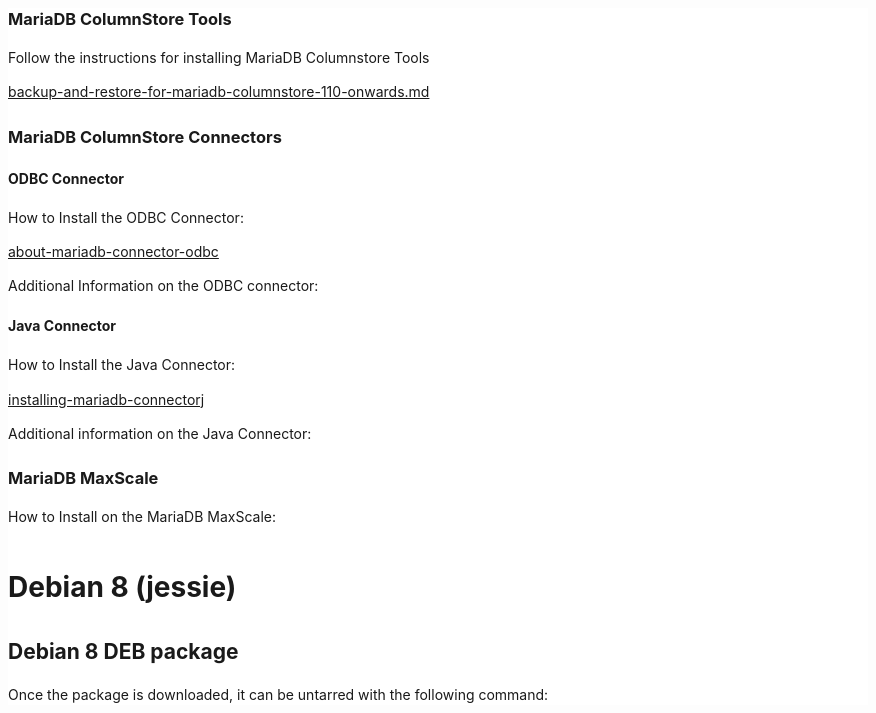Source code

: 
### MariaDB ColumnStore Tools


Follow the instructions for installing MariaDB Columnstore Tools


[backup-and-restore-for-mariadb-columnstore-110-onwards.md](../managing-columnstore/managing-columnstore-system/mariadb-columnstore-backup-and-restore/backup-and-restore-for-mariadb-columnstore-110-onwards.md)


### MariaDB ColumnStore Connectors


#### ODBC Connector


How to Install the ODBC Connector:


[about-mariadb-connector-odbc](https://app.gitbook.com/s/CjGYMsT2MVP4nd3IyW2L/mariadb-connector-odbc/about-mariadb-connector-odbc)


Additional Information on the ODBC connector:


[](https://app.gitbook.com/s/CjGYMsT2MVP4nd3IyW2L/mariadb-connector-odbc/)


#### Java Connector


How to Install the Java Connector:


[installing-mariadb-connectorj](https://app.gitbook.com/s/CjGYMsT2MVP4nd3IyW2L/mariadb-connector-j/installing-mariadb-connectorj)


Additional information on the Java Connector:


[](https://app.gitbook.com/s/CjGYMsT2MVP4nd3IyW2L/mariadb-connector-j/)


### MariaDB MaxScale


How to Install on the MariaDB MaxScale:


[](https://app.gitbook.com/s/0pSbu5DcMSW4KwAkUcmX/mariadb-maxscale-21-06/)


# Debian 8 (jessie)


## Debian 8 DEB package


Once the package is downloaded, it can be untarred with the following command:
● ● ● ● ● ● ●
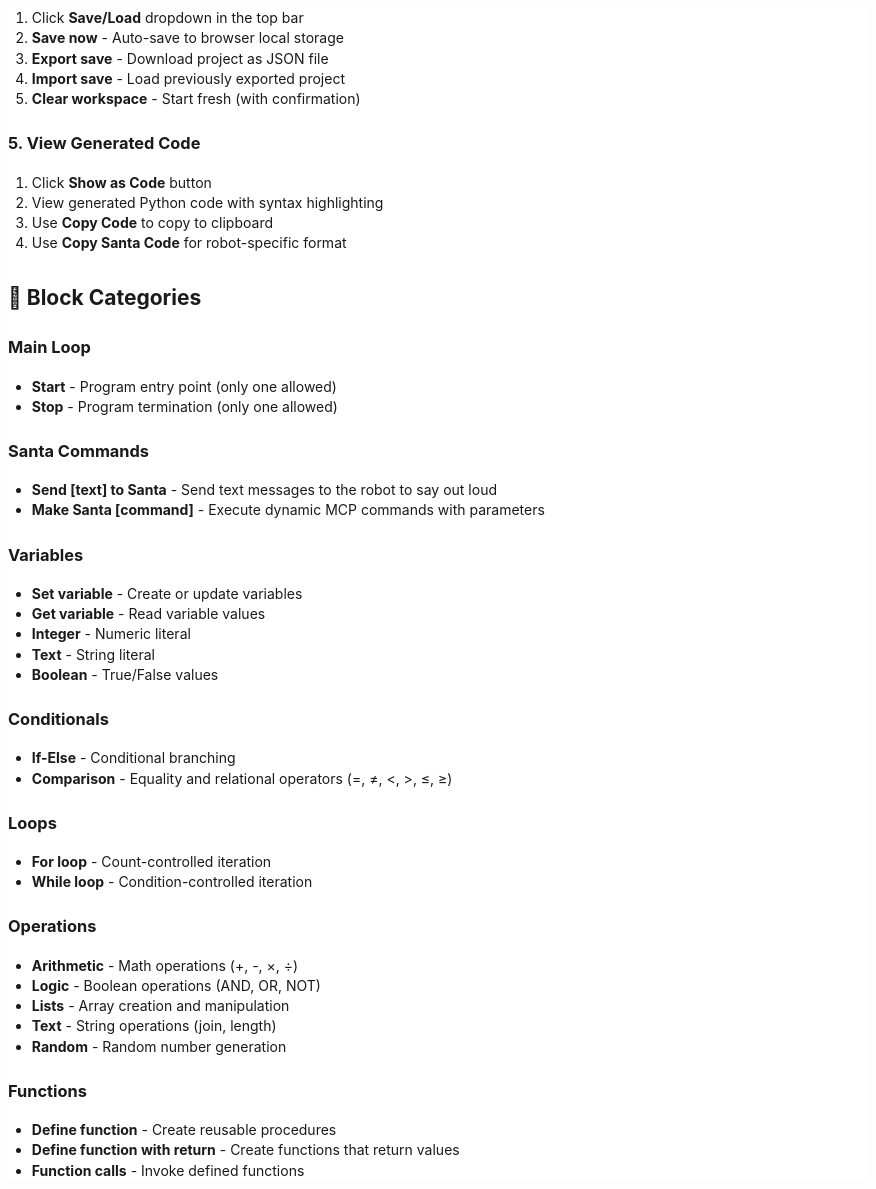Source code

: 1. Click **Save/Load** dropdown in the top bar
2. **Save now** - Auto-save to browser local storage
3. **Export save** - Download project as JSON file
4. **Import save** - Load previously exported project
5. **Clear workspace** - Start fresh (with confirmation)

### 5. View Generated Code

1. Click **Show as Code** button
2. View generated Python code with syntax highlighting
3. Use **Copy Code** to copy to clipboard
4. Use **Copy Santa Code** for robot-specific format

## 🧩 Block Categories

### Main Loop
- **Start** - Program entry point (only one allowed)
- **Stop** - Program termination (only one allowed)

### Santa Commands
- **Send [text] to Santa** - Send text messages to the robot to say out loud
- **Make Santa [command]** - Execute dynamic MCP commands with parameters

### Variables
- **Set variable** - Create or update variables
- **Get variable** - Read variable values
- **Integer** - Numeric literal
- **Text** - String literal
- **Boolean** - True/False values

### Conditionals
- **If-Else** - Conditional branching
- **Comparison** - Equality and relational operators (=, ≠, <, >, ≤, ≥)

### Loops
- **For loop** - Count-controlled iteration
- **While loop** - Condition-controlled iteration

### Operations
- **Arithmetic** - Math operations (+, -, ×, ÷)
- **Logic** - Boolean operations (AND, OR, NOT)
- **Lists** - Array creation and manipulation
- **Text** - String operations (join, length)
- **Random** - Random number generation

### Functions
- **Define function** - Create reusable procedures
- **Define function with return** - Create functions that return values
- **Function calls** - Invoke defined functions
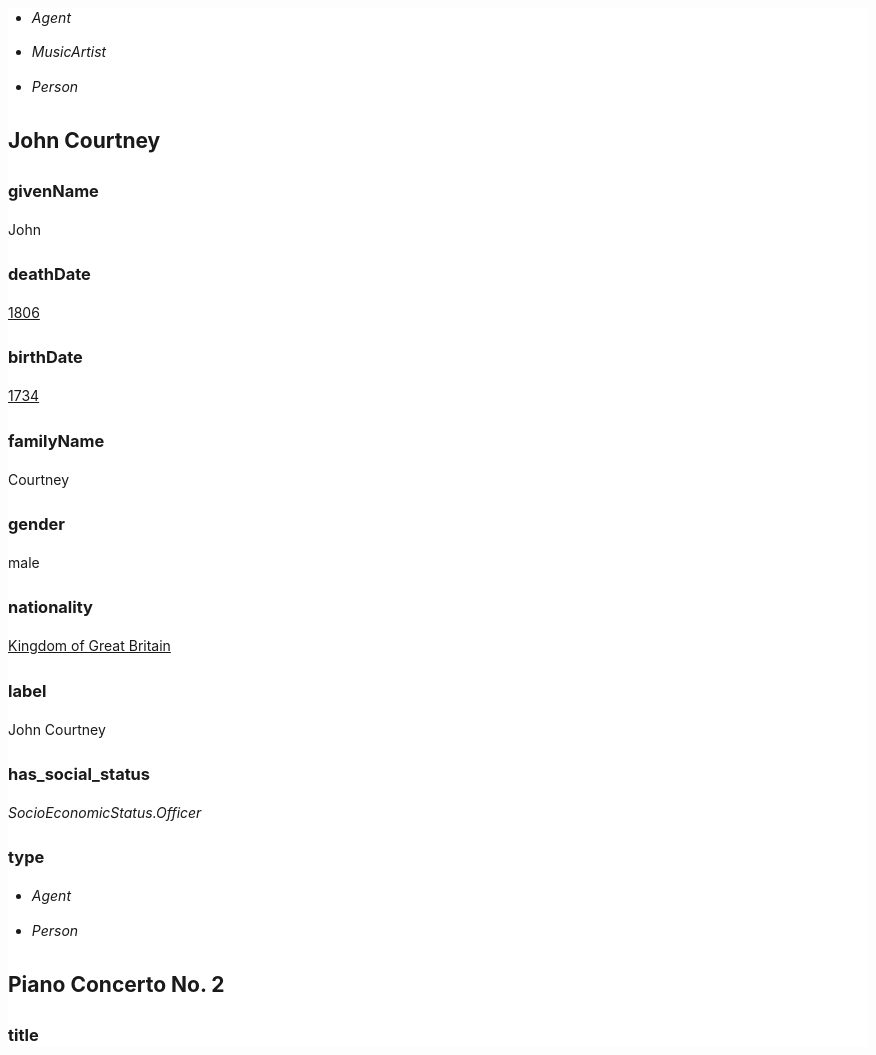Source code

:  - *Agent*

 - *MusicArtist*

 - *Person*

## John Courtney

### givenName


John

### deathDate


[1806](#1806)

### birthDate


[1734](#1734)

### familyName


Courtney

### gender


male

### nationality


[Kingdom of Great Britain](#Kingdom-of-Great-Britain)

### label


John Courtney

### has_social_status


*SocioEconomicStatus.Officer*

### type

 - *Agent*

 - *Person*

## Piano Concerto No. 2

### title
● ● ● ● ● ● ●
*What to work on*.
Rewrite the lines from the line with "1. Click **Show as Code** button" to the line with "- **While loop**", replacing "Santa" with "Robot" and changing nothing else.

*Result of this exercise*.
1. Click **Show as Code** button
2. View generated Python code with syntax highlighting
3. Use **Copy Code** to copy to clipboard
4. Use **Copy Robot Code** for robot-specific format

## 🧩 Block Categories

### Main Loop
- **Start** - Program entry point (only one allowed)
- **Stop** - Program termination (only one allowed)

### Robot Commands
- **Send [text] to Robot** - Send text messages to the robot to say out loud
- **Make Robot [command]** - Execute dynamic MCP commands with parameters

### Variables
- **Set variable** - Create or update variables
- **Get variable** - Read variable values
- **Integer** - Numeric literal
- **Text** - String literal
- **Boolean** - True/False values

### Conditionals
- **If-Else** - Conditional branching
- **Comparison** - Equality and relational operators (=, ≠, <, >, ≤, ≥)

### Loops
- **For loop** - Count-controlled iteration
- **While loop** - Condition-controlled iteration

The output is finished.